• Required action A:
Answer from the passage on loneliness in retirement home residents:
(i) How many items did Wilson, Krueger use to assess loneliness in their longitudinal study?
(ii) Which ethical board approved the study?
(iii) What program supported the first author?
• Required action B: Please write out part of the passage on loneliness in retirement home residents, beginning at the words "By providing the" and stopping after "no competing interest.".

Segment Start: Passage

While the study offers the first empirical assessment of loneliness in residents of retirement homes during the COVID-19 crisis, a potential shortcoming is the single-question assessment. While the study was designed to fit the constraints of social distancing and not to overload the caregivers who administered the protocol, an assessment based on a single question does not provide an in-depth view of loneliness, as would be the case if scales such as the UCLA loneliness scale were to be used [19]. Note, however, that loneliness in patients with AD is typically assessed with only a few questions. For instance, in their longitudinal study, Wilson, Krueger [8] assessed loneliness with five items, and Holwerda, Deeg [9] even used only one question.
By providing the first empirical assessment of loneliness of residents in retirement homes during the COVID-19 crisis, this study draws the attention of researchers, clinicians and even decision-makers to the need to consider the effects of loneliness on patients. As emphasized herein, loneliness can exacerbate cognitive decline in patients with AD. It is therefore pressing to set up social programs/activities that maintain contact between residents of retirement homes and the outside world as soon as the confinement is lifted.
Funding statement
The first author was supported by the LABEX (excellence laboratory, program investment for the future) DISTALZ (Development of Innovative Strategies for a Transdisciplinary Approach to Alzheimer Disease).
Disclosure of interest
The authors declare that they have no competing interest.
Ethics
This study was designed and conducted in accordance with the Declaration of Helsinki and approved by the LPCL ethical board (2020-017). Participants provided their verbal consent to participate and were able to withdraw whenever they wished.

Segment End: Passage
Segment Start: Data extract

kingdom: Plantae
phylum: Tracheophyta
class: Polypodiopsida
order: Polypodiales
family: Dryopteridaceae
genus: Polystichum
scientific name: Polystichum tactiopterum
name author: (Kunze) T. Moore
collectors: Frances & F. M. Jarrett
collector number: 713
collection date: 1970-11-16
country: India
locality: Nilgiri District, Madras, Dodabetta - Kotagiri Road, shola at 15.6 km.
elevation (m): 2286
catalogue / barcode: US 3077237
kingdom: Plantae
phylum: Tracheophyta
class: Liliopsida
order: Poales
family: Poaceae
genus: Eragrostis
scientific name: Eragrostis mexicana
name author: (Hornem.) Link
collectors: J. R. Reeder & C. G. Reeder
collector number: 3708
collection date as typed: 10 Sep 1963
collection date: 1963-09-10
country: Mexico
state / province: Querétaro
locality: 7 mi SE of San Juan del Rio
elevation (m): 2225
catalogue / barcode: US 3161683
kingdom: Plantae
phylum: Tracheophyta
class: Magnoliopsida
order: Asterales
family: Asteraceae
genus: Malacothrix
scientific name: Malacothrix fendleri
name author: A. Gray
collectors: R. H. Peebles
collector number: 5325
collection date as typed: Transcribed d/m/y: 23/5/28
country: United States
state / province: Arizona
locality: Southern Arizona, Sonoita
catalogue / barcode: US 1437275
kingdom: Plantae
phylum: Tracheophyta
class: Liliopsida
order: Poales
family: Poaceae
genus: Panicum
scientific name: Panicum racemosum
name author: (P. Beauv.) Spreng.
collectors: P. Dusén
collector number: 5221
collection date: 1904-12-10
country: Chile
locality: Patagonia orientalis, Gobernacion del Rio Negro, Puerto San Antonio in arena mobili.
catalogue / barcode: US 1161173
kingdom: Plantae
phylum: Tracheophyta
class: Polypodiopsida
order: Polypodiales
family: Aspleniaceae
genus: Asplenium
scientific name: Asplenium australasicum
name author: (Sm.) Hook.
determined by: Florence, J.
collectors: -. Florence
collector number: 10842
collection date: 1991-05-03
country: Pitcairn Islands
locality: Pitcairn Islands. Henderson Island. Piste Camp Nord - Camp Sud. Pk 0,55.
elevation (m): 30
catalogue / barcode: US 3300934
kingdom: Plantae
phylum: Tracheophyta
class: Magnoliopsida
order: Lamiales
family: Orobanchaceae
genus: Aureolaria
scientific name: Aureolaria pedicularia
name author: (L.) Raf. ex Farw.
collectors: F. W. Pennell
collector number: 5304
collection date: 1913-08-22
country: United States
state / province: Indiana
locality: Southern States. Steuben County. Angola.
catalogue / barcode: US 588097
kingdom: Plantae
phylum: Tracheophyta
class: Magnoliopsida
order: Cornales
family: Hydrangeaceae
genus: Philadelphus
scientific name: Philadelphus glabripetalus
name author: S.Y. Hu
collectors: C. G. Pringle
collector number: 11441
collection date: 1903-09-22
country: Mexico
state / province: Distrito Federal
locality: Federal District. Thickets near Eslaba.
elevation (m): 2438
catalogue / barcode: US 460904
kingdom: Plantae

Segment End: Data extract

• Response box A:
(i) Five items.
(ii) The LPCL ethical board (2020-017).
(iii) The LABEX DISTALZ (Development of Innovative Strategies for a Transdisciplinary Approach to Alzheimer Disease).

• Response box B:
By providing the first empirical assessment of loneliness of residents in retirement homes during the COVID-19 crisis, this study draws the attention of researchers, clinicians and even decision-makers to the need to consider the effects of loneliness on patients. As emphasized herein, loneliness can exacerbate cognitive decline in patients with AD. It is therefore pressing to set up social programs/activities that maintain contact between residents of retirement homes and the outside world as soon as the confinement is lifted.
Funding statement
The first author was supported by the LABEX (excellence laboratory, program investment for the future) DISTALZ (Development of Innovative Strategies for a Transdisciplinary Approach to Alzheimer Disease).
Disclosure of interest
The authors declare that they have no competing interest.